Search the entries below for the word "lines" and copy each line that has it.
-----
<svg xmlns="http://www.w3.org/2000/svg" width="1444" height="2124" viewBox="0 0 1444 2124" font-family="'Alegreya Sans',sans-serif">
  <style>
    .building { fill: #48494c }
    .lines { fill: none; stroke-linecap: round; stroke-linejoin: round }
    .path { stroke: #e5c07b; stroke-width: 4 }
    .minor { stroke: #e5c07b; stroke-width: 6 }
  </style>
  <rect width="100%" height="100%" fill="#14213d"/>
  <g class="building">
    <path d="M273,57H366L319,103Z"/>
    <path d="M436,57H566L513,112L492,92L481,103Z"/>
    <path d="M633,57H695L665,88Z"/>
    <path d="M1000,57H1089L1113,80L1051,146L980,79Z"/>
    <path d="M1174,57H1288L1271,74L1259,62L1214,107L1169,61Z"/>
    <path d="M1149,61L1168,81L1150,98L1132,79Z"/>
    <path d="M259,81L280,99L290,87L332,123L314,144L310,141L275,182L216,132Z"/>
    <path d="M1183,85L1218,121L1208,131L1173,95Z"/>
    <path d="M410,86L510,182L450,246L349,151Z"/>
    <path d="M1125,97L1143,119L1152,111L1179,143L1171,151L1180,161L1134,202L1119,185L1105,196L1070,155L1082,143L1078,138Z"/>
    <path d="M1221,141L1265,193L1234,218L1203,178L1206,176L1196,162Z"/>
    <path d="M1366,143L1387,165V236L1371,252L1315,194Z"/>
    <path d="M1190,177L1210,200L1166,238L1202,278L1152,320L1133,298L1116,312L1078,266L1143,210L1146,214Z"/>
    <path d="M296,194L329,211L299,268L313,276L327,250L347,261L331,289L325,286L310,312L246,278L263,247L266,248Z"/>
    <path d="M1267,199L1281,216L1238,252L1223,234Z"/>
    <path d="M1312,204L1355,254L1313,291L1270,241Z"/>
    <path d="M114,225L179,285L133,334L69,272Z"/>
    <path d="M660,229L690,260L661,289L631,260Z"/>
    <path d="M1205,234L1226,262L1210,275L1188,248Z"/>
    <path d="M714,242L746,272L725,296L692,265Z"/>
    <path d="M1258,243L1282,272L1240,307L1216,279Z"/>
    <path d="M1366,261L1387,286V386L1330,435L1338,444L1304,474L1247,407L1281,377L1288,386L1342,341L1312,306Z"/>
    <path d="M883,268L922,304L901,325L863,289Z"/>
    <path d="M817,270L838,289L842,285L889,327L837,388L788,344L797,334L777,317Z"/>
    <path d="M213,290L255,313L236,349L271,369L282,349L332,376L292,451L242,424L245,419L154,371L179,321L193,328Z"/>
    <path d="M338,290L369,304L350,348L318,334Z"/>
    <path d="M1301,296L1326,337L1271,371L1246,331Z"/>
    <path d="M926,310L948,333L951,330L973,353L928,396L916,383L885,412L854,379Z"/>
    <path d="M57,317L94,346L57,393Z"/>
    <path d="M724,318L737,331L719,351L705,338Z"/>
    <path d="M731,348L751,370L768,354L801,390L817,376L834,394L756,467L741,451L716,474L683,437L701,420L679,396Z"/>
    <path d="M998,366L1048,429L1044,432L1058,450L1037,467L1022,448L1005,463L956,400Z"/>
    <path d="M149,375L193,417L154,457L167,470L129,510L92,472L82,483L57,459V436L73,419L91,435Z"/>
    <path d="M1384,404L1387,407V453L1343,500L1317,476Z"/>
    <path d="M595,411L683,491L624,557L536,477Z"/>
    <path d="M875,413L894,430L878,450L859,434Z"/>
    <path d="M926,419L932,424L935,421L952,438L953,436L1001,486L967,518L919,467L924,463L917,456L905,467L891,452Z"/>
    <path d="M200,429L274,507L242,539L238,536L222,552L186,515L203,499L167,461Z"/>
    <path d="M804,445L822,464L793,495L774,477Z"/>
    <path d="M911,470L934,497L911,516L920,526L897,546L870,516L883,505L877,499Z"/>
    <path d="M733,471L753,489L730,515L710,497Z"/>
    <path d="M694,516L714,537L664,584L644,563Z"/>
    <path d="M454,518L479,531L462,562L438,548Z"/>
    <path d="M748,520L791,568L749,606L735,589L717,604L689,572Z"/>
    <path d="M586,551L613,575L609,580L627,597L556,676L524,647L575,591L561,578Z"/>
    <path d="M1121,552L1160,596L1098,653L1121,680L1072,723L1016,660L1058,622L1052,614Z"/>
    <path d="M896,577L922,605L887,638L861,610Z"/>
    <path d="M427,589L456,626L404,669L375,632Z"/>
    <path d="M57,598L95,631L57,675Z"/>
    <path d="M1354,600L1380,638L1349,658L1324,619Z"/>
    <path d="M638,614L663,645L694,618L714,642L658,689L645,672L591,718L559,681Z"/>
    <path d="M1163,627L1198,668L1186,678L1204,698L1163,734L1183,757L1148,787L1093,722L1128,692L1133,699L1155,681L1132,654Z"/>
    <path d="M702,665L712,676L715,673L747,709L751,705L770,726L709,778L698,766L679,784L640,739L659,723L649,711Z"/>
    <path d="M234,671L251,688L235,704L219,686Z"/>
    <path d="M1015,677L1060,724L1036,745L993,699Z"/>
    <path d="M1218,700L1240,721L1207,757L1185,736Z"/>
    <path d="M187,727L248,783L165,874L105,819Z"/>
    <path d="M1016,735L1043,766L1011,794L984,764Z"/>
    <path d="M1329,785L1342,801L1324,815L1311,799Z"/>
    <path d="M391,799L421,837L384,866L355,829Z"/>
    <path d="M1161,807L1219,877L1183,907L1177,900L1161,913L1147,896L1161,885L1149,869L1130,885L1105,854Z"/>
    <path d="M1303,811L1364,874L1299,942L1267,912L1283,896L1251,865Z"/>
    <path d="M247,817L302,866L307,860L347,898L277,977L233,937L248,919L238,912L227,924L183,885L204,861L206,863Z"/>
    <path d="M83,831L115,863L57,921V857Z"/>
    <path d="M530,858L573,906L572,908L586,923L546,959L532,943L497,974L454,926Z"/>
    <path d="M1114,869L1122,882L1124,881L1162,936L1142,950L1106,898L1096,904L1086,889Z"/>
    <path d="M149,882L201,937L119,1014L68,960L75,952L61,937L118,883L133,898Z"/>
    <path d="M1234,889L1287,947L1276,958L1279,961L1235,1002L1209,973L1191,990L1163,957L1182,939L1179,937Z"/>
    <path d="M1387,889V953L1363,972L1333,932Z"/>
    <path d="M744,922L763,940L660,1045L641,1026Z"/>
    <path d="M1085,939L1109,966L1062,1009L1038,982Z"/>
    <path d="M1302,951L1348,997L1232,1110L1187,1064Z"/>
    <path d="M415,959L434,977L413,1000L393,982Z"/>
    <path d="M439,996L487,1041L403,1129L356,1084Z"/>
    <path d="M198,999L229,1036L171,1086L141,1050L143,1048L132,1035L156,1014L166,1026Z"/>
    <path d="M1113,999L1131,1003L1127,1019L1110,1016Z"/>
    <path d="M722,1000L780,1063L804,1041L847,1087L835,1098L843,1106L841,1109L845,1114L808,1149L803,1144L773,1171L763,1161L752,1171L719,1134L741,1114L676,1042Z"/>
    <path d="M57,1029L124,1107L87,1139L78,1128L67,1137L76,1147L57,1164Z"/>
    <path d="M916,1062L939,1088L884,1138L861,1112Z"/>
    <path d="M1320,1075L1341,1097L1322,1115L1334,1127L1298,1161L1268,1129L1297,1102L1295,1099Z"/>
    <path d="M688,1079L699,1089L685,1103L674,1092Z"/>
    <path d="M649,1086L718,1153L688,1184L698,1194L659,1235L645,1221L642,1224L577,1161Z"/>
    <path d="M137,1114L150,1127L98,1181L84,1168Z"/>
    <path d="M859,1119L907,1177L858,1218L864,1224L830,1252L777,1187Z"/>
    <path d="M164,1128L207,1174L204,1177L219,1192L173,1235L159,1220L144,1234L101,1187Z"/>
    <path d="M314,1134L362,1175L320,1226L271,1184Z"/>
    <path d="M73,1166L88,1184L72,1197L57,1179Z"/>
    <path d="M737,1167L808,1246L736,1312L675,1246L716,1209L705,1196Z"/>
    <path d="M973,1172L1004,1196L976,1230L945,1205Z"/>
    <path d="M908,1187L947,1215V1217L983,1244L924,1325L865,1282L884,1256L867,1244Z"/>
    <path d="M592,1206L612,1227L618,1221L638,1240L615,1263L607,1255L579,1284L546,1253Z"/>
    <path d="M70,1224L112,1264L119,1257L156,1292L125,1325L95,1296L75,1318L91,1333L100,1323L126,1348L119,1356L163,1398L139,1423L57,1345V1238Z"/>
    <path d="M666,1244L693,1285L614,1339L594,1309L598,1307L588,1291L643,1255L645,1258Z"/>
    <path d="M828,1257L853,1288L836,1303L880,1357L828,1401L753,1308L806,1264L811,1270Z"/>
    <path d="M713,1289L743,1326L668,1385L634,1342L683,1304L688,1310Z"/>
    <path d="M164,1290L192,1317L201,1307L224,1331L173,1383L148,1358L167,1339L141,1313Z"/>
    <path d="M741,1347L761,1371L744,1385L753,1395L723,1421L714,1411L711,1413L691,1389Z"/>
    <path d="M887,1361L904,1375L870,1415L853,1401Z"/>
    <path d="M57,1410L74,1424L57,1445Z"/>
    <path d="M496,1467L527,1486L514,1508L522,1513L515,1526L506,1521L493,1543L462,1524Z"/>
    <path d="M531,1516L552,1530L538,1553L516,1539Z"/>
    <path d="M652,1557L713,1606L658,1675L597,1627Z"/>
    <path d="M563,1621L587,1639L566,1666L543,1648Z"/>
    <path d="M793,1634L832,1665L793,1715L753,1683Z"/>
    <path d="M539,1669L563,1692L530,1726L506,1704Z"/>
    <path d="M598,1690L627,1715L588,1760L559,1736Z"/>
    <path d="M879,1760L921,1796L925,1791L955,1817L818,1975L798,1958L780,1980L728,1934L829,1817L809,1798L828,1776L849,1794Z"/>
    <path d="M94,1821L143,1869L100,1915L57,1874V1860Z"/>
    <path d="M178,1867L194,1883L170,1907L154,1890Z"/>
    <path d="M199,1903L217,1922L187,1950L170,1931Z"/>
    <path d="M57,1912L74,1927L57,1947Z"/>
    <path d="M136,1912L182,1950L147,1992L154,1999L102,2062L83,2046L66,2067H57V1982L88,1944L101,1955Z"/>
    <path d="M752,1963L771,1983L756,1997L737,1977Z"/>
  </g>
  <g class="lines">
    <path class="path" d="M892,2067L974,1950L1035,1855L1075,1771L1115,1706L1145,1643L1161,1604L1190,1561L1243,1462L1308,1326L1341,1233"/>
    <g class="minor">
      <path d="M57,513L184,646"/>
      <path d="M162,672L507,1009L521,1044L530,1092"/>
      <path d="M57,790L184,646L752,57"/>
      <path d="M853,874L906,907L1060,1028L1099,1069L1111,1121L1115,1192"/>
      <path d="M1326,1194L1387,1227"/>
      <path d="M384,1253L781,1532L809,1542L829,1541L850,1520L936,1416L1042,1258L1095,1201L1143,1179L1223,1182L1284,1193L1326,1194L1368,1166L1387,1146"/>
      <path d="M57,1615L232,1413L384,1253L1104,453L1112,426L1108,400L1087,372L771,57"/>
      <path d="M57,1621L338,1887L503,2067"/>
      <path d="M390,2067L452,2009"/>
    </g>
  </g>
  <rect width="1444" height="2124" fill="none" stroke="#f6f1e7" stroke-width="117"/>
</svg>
-----
## RESPONSE AREA
    .lines { fill: none; stroke-linecap: round; stroke-linejoin: round }
  <g class="lines">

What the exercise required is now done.